Nope. The prior two generations' top of the line non-M cars were both better, IMO, in terms of being FUN. The E30 325is and E36 328is were both a lot more fun. Hell, IMO, the E30 318is was more fun. And I had an E30 318is and a 2001 330i SP 5-spd so I speak from experience.

Your question is ackward as, to me and to most people, the M-cars are considered very visceral and not for everybody. Well, the E46 330 is one of the least visceral 3-series BMWs ever built. Period.

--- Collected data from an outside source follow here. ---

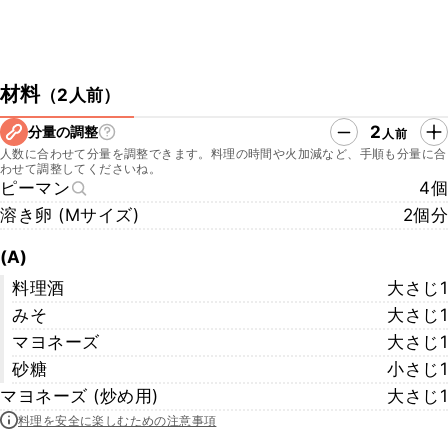
材料
（
2人前
）
2
分量の調整
人前
人数に合わせて分量を調整できます。料理の時間や火加減など、手順も分量に合
わせて調整してくださいね。
ピーマン
4個
溶き卵 (Mサイズ)
2個分
(A)
料理酒
大さじ1
みそ
大さじ1
マヨネーズ
大さじ1
砂糖
小さじ1
マヨネーズ (炒め用)
大さじ1
料理を安全に楽しむための注意事項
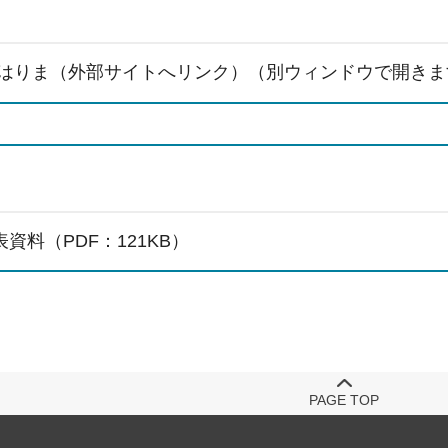
はりま（外部サイトへリンク）（別ウィンドウで開きま
資料（PDF：121KB）
PAGE TOP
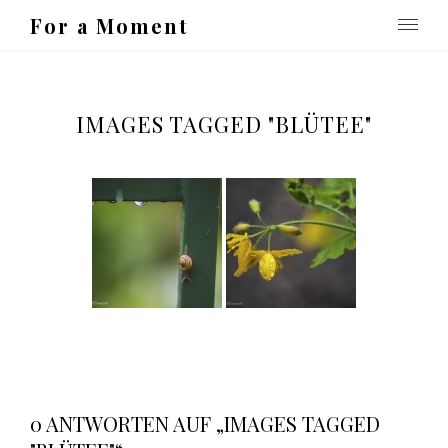
For a Moment
IMAGES TAGGED "BLÜTEE"
0 ANTWORTEN AUF „IMAGES TAGGED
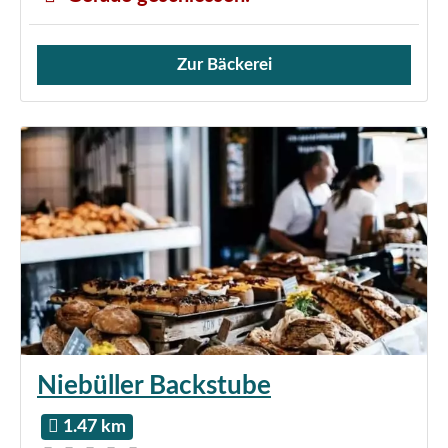
Zur Bäckerei
Verkauf von Brötchen,
Niebüller Backstube
1.47 km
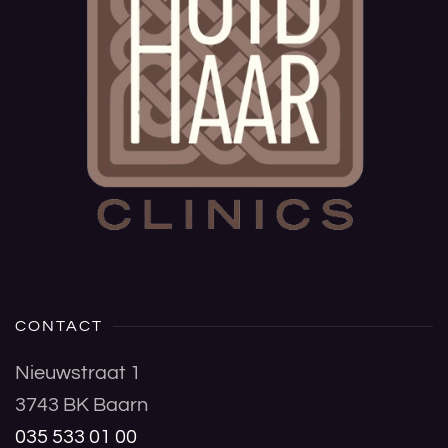
CONTACT
Nieuwstraat 1
3743 BK Baarn
035 533 01 00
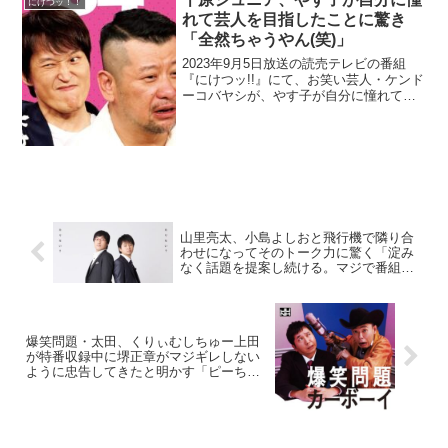
にけつッ！！
れて芸人を目指したことに驚き
「全然ちゃうやん(笑)」
2023年9月5日放送の読売テレビの番組
『にけつッ!!』にて、お笑い芸人・ケンド
ーコバヤシが、やす子が自分に憧れて芸
人を目指したことに驚いたと語ってい
た。ケンドーコバヤシ：やす子、ジュニ
アさんに憧れてこの世界入ったんです。
千原ジュニア：全然...
山里亮太、小島よしおと飛行機で隣り合
わせになってそのトーク力に驚く「淀み
なく話題を提案し続ける。マジで番組で
会いたかったのよ(笑)」
爆笑問題・太田、くりぃむしちゅー上田
が特番収録中に堺正章がマジギレしない
ように忠告してきたと明かす「ピーちゃ
ん、ちょっとヤバイよ…」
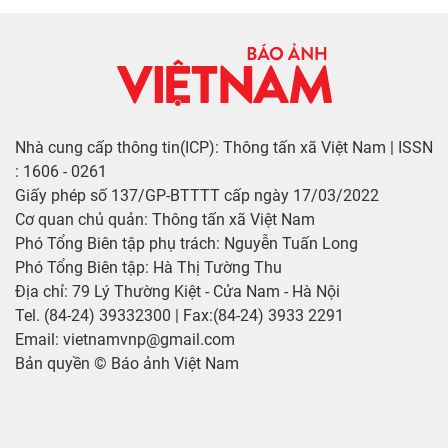
Nhà cung cấp thông tin(ICP): Thông tấn xã Việt Nam | ISSN
: 1606 - 0261
Giấy phép số 137/GP-BTTTT cấp ngày 17/03/2022
Cơ quan chủ quản: Thông tấn xã Việt Nam
Phó Tổng Biên tập phụ trách: Nguyễn Tuấn Long
Phó Tổng Biên tập: Hà Thị Tường Thu
Địa chỉ: 79 Lý Thường Kiệt - Cửa Nam - Hà Nội
Tel. (84-24) 39332300 | Fax:(84-24) 3933 2291
Email: vietnamvnp@gmail.com
Bản quyền © Báo ảnh Việt Nam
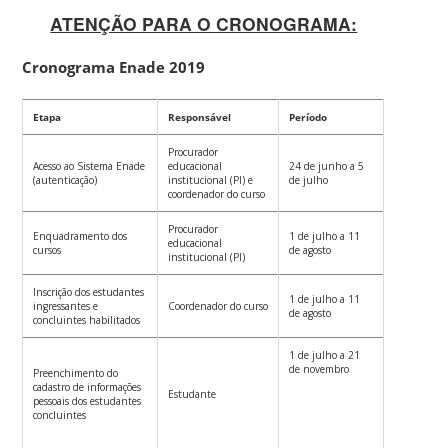
ATENÇÃO PARA O CRONOGRAMA:
Cronograma Enade 2019
Etapa
Responsável
Período
Procurador
Acesso ao Sistema Enade
educacional
24 de junho a 5
(autenticação)
institucional (PI) e
de julho
coordenador do curso
Procurador
Enquadramento dos
1 de julho a 11
educacional
cursos
de agosto
institucional (PI)
Inscrição dos estudantes
1 de julho a 11
ingressantes e
Coordenador do curso
de agosto
concluintes habilitados
1 de julho a 21
de novembro
Preenchimento do
cadastro de informações
Estudante
pessoais dos estudantes
concluintes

So, no, it's WAY down the list.


----------



## Llarry (May 17, 2002)

TD makes an excellent point here. The term 'BEST' is very subjective. If you bought a BMW 3 series for luxury or room, then the E46 is best. If the goal is 0 to 60, then the 330 wins. If the goal is driving feel, then one of the older models is probably tops.


----------



## Cliff (Apr 19, 2002)

Heaven forbid someone might actually get excited about their car here in the forum of the living dead :thumbdwn: 

Best ever? I'm not qualified to say. Buyer's remorse? Nope, I'm having fun driving my car.


----------



## Chris330Ci (Jan 23, 2002)

Being this is my first BMW, I don't have anything to compare it to. Of course, I did have the option to buy a CPO e30 or e36. They just don't appeal to me as much. I love to push it as much as the next guy, but I also wanted some luxury as well. So, yes, I'd probably be happier with an e46 M3, but I can't complain! I love my car..! :thumbup:


----------



## LarryN (Dec 24, 2001)

Having owned an E30 325es, a E36 325i, and a E46 323i, I can honestly say that my 330i is the better of the 4. The E30 definitely was a fun car, and I'm kicking myself for trading it in (at teh time) for a $2500 allowance.:yikes: I just didn't like my e36, and didn't think of is as even close to the others I've owned.

So, given _my_ personal experiece, yes...:thumbup:

I'd still love to get my hands on a low mileage E30 325is (if such a thing exists anymore).


----------



## bmwsfca (Jun 30, 2002)

*Can only hope for.....*

BMW to get back closer to it's roots and deliver the cars with a lot of character and driving fun.

I'm not complaining about my E46. It strikes a good balance between fun and luxury. Just a little soft around the edges for my taste. But still good for now.

I've never experienced the fun of an E30. A former bosses, boss has on. I need to pay him a visit in the future and give it a try.

Just a question for those who had the E30, is it close to the Lexus IS's in terms of feel?

Does the current M3 come close to the feel of the E30 in terms of character?

Thanks.


----------



## hts (Dec 19, 2001)

Is the 330 the best non-M 3-series ever?

Yes, without a doubt. Next question.


----------



## nate (Dec 24, 2001)

Everyone knows that the 328Ci is better, especially non-SP models


----------



## Chris330Ci (Jan 23, 2002)

*Re: Can only hope for.....*



bmwsfca said:


> *Just a question for those who had the E30, is it close to the Lexus IS's in terms of feel?*


----------



## AF (Dec 21, 2001)

nate328Ci said:


> *Everyone knows that the 328Ci is better, especially non-SP models  *


Very true :thumbup: :thumbup:

Psst . . . Nate, please mail me that check you promised me for saying this


----------